### Dataset:
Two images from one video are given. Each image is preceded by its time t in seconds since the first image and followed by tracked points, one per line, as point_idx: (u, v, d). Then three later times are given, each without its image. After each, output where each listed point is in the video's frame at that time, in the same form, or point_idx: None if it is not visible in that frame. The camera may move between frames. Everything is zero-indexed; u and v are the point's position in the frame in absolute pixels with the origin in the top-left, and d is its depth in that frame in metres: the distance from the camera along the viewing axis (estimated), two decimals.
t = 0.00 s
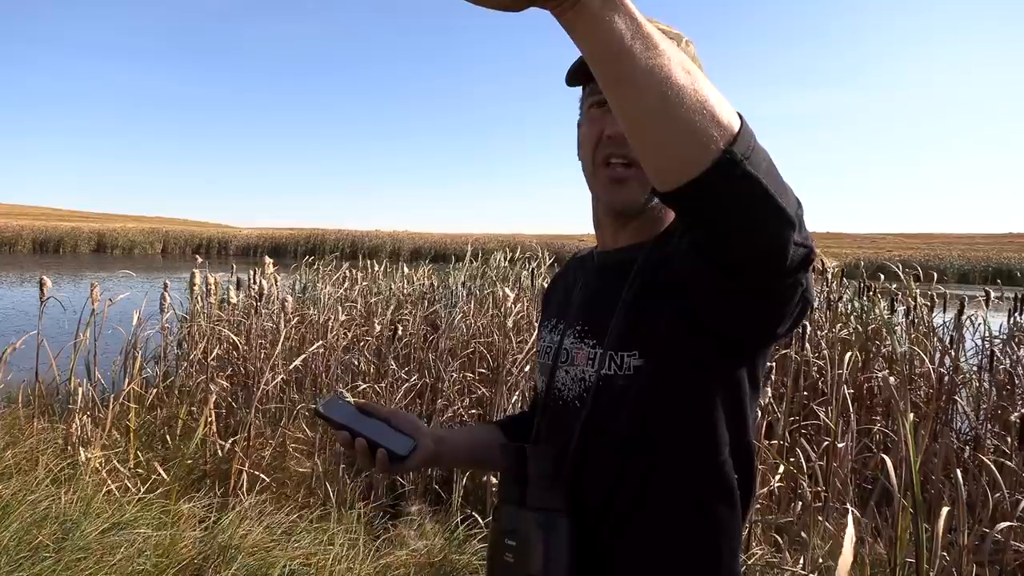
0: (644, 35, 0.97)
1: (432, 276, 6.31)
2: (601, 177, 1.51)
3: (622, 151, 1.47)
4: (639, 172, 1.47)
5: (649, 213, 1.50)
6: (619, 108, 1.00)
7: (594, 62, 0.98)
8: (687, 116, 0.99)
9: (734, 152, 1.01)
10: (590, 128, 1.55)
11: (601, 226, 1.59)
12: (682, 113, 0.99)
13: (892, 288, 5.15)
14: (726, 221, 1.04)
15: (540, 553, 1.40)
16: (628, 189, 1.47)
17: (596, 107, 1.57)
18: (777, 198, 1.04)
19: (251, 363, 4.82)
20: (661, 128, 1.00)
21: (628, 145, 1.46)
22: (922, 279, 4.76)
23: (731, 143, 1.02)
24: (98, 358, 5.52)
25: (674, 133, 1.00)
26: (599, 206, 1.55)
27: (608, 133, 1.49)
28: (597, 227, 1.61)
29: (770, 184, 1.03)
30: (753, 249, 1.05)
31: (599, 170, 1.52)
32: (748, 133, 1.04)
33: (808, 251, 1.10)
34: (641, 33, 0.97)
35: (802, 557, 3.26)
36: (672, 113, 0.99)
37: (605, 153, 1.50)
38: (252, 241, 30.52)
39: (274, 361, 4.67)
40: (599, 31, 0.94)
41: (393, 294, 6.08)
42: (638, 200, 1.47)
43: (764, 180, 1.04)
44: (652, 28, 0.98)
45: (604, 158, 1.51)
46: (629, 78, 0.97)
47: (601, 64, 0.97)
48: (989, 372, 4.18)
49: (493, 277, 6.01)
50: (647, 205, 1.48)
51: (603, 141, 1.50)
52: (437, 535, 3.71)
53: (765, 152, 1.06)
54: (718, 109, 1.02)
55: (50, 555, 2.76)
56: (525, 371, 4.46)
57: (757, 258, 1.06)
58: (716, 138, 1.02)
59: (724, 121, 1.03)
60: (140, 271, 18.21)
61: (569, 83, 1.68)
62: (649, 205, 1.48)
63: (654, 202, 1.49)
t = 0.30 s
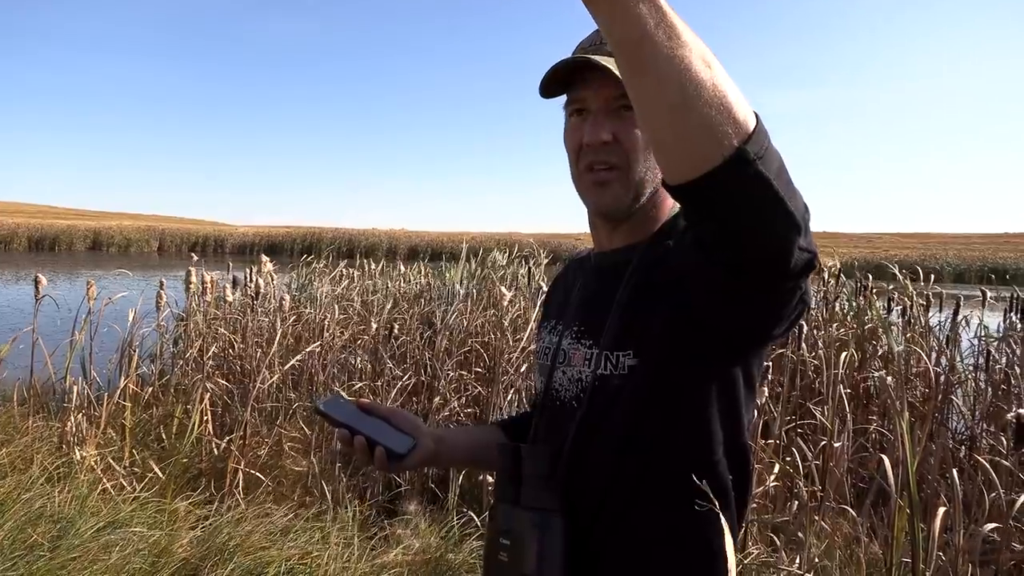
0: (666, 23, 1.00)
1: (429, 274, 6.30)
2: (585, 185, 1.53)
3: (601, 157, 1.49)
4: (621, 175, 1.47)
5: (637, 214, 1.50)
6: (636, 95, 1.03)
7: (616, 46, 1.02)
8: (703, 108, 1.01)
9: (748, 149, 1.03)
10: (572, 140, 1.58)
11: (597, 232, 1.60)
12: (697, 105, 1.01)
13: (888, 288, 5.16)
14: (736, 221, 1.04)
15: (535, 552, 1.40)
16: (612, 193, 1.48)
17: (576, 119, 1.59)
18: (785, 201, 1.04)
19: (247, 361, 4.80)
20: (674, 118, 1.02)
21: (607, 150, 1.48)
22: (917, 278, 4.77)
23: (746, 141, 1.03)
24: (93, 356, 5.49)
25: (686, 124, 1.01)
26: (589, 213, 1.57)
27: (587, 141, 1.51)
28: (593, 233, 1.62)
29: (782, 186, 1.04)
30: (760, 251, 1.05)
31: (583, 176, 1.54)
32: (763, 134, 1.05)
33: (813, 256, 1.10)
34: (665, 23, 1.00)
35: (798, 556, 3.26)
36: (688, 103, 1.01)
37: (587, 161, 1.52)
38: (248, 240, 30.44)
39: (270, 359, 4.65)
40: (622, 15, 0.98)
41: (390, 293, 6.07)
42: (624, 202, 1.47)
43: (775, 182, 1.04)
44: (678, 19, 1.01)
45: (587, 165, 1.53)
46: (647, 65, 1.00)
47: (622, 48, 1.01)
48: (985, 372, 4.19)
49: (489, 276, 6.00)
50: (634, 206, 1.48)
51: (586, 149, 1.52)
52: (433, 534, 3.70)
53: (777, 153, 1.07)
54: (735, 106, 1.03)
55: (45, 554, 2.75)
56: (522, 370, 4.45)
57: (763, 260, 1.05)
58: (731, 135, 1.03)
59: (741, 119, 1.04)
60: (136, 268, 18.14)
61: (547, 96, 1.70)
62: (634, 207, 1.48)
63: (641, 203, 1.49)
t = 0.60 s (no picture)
0: (667, 23, 0.99)
1: (428, 274, 6.30)
2: (584, 187, 1.53)
3: (600, 159, 1.49)
4: (620, 177, 1.47)
5: (636, 215, 1.50)
6: (634, 94, 1.03)
7: (615, 45, 1.01)
8: (701, 109, 1.01)
9: (748, 150, 1.03)
10: (570, 141, 1.58)
11: (596, 232, 1.60)
12: (696, 106, 1.01)
13: (887, 288, 5.16)
14: (735, 221, 1.04)
15: (535, 552, 1.40)
16: (611, 195, 1.48)
17: (574, 120, 1.59)
18: (783, 201, 1.04)
19: (246, 360, 4.81)
20: (674, 119, 1.02)
21: (606, 152, 1.48)
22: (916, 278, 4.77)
23: (746, 141, 1.03)
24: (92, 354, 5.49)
25: (687, 125, 1.01)
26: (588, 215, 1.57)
27: (585, 143, 1.51)
28: (592, 233, 1.62)
29: (781, 187, 1.04)
30: (757, 252, 1.04)
31: (582, 177, 1.54)
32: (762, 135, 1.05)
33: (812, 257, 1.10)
34: (665, 23, 1.00)
35: (796, 555, 3.27)
36: (687, 103, 1.01)
37: (586, 163, 1.52)
38: (248, 238, 30.43)
39: (269, 358, 4.65)
40: (621, 15, 0.98)
41: (390, 291, 6.07)
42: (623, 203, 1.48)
43: (774, 183, 1.04)
44: (678, 19, 1.00)
45: (586, 166, 1.52)
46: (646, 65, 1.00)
47: (621, 47, 1.00)
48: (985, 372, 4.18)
49: (489, 275, 5.99)
50: (633, 207, 1.48)
51: (584, 150, 1.52)
52: (432, 533, 3.70)
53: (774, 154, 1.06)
54: (733, 107, 1.03)
55: (43, 552, 2.75)
56: (522, 369, 4.46)
57: (762, 260, 1.05)
58: (730, 136, 1.03)
59: (740, 120, 1.04)
60: (136, 267, 18.13)
61: (545, 97, 1.69)
62: (633, 208, 1.48)
63: (640, 204, 1.49)
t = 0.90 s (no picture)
0: (680, 24, 0.99)
1: (428, 272, 6.30)
2: (584, 188, 1.53)
3: (600, 160, 1.49)
4: (620, 178, 1.47)
5: (636, 216, 1.50)
6: (647, 95, 1.03)
7: (630, 48, 1.01)
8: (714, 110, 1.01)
9: (761, 151, 1.02)
10: (570, 142, 1.58)
11: (595, 232, 1.60)
12: (708, 106, 1.00)
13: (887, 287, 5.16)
14: (746, 223, 1.04)
15: (537, 551, 1.39)
16: (611, 196, 1.48)
17: (573, 120, 1.59)
18: (796, 202, 1.03)
19: (246, 359, 4.81)
20: (686, 119, 1.01)
21: (606, 153, 1.48)
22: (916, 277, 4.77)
23: (759, 143, 1.03)
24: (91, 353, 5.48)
25: (698, 125, 1.01)
26: (588, 215, 1.57)
27: (586, 144, 1.51)
28: (591, 233, 1.62)
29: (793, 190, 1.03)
30: (764, 249, 1.04)
31: (582, 178, 1.53)
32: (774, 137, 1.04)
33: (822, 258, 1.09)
34: (679, 24, 0.99)
35: (796, 554, 3.27)
36: (700, 105, 1.00)
37: (586, 164, 1.52)
38: (247, 236, 30.42)
39: (268, 356, 4.65)
40: (634, 16, 0.98)
41: (389, 290, 6.06)
42: (623, 204, 1.48)
43: (786, 185, 1.03)
44: (692, 19, 1.00)
45: (586, 167, 1.52)
46: (659, 66, 1.00)
47: (635, 49, 1.00)
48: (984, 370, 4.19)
49: (489, 274, 5.98)
50: (634, 208, 1.49)
51: (584, 151, 1.52)
52: (431, 531, 3.71)
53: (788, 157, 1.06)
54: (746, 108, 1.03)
55: (42, 552, 2.75)
56: (521, 368, 4.45)
57: (773, 262, 1.05)
58: (743, 138, 1.02)
59: (752, 121, 1.03)
60: (136, 266, 18.13)
61: (542, 97, 1.68)
62: (634, 209, 1.49)
63: (640, 205, 1.49)
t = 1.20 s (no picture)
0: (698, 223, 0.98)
1: (427, 271, 6.30)
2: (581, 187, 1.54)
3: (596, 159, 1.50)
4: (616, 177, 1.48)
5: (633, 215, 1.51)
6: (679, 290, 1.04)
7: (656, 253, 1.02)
8: (747, 291, 1.00)
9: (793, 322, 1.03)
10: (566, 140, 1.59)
11: (591, 230, 1.61)
12: (737, 295, 1.00)
13: (887, 285, 5.16)
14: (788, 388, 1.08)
15: (537, 549, 1.38)
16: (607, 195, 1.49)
17: (569, 119, 1.60)
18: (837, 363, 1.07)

### Work order:
Starting from the line with "38: (252, 241, 30.52)" in the records above, repeat each line exactly until you have written the line with "37: (587, 161, 1.52)", then stop; drop the pictures.

### Response area:
38: (252, 241, 30.52)
39: (274, 361, 4.67)
40: (599, 31, 0.94)
41: (393, 294, 6.08)
42: (638, 200, 1.47)
43: (764, 180, 1.04)
44: (652, 28, 0.98)
45: (604, 158, 1.51)
46: (629, 78, 0.97)
47: (601, 64, 0.97)
48: (989, 372, 4.18)
49: (493, 277, 6.01)
50: (647, 205, 1.48)
51: (603, 141, 1.50)
52: (437, 535, 3.71)
53: (765, 152, 1.06)
54: (718, 109, 1.02)
55: (50, 555, 2.76)
56: (525, 371, 4.46)
57: (757, 258, 1.06)
58: (716, 138, 1.02)
59: (724, 121, 1.03)
60: (140, 271, 18.21)
61: (569, 83, 1.68)
62: (649, 205, 1.48)
63: (654, 202, 1.49)
t = 0.30 s
0: (666, 23, 1.00)
1: (429, 274, 6.30)
2: (585, 185, 1.53)
3: (601, 157, 1.49)
4: (621, 175, 1.47)
5: (637, 214, 1.50)
6: (636, 95, 1.03)
7: (616, 46, 1.02)
8: (703, 108, 1.01)
9: (748, 149, 1.03)
10: (572, 140, 1.58)
11: (597, 232, 1.60)
12: (697, 105, 1.01)
13: (888, 288, 5.16)
14: (736, 221, 1.04)
15: (535, 552, 1.40)
16: (612, 193, 1.48)
17: (576, 119, 1.59)
18: (785, 201, 1.04)
19: (247, 361, 4.80)
20: (674, 118, 1.02)
21: (607, 150, 1.48)
22: (917, 278, 4.77)
23: (746, 141, 1.03)
24: (93, 356, 5.49)
25: (686, 124, 1.01)
26: (589, 213, 1.57)
27: (587, 141, 1.51)
28: (593, 233, 1.62)
29: (782, 186, 1.04)
30: (760, 251, 1.05)
31: (583, 176, 1.54)
32: (763, 134, 1.05)
33: (813, 256, 1.10)
34: (665, 23, 1.00)
35: (798, 556, 3.26)
36: (688, 103, 1.01)
37: (587, 161, 1.52)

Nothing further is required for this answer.